Enerji, bedenimizin çevresinde fiziksel ve ruhsal durumumuzu belirleyen biyolojik bir katman -aura- meydana getirir.
Bedenimizdeki tam bir enerji değişimi döngüsü yedi yıl sürer. Hayatımızda böyle 22 döngü bulunur ki, biriken enerji açısından bakıldığında, 150 yıl yaşamamız gerektiği ortaya çıkar.

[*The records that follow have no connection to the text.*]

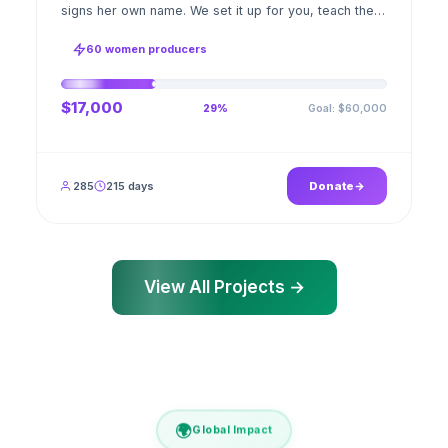
signs her own name. We set it up for you, teach the
stitch beside her for weeks; when the first order
ships, a GPS stamped photo lands in your account.
60 women producers
$17,000
Goal: $60,000
29%
285
215 days
Donate
View All Projects →
🌍
Global Impact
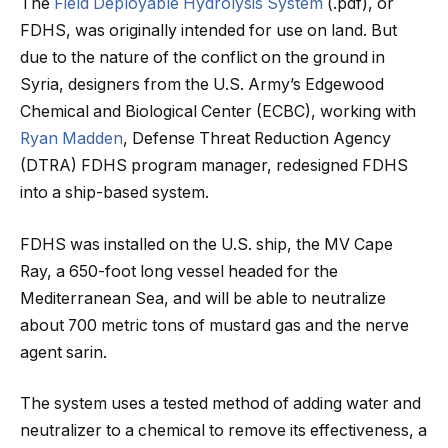
The
Field Deployable Hydrolysis System
(.pdf), or
FDHS, was originally intended for use on land. But
due to the nature of the conflict on the ground in
Syria, designers from the U.S. Army’s Edgewood
Chemical and Biological Center (ECBC), working with
Ryan Madden
, Defense Threat Reduction Agency
(DTRA) FDHS program manager, redesigned FDHS
into a ship-based system.
FDHS was installed on the U.S. ship, the MV Cape
Ray, a 650-foot long vessel headed for the
Mediterranean Sea, and will be able to neutralize
about 700 metric tons of mustard gas and the nerve
agent sarin.
The system uses a tested method of adding water and
neutralizer to a chemical to remove its effectiveness, a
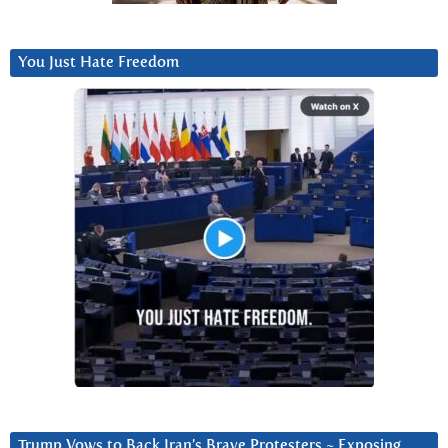
You Just Hate Freedom
Trump Vows to Back Iran’s Brave Protesters ~ Exposing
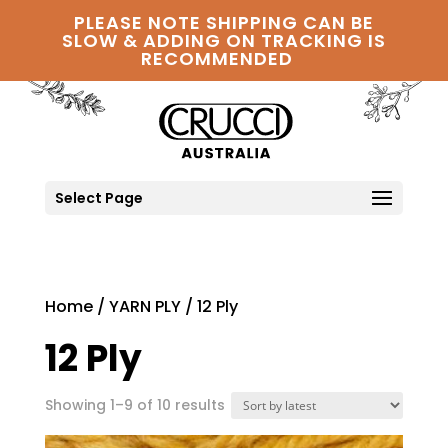
PLEASE NOTE SHIPPING CAN BE
SLOW & ADDING ON TRACKING IS
RECOMMENDED
Select Page
Home
/
YARN PLY
/ 12 Ply
12 Ply
Sorted
Showing 1–9 of 10 results
by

Şüpheciler 150 yılın bir abartma olduğunu söyleyebilirler. Her şeye rağmen, uzun bir ömür sürmek ve daha da önemlisi sağlıklı kalmak için bir şansımız vardır.
Bedenimizdeki sağlıklı ve hastalıklı hücre dengesi, hastalıklılar lehine bozulduğu zaman, bedenimiz yaşlanır ve hastalanır. Yaşlanmayı durdurmak bu istenmeyen dengeyi değiştirmek anlamına gelir. Kuramsal olarak, bu süreç için uygun koşulları yaratmamız halinde, hücrelerimiz yedi yıllık bir süre içinde kendilerini tümüyle onarma yeteneğine sahiptirler.
Bilim, sağlığımızın yüzde 15’ini ebeveynlerimizden kalıtım yoluyla aldığımızı, diğer bir yüzde 15’i doktorların etkileyebileceğini ama geri kalan yüzde 70’inin tamamen hayat tarzımıza bağlı olduğunu göstermektedir.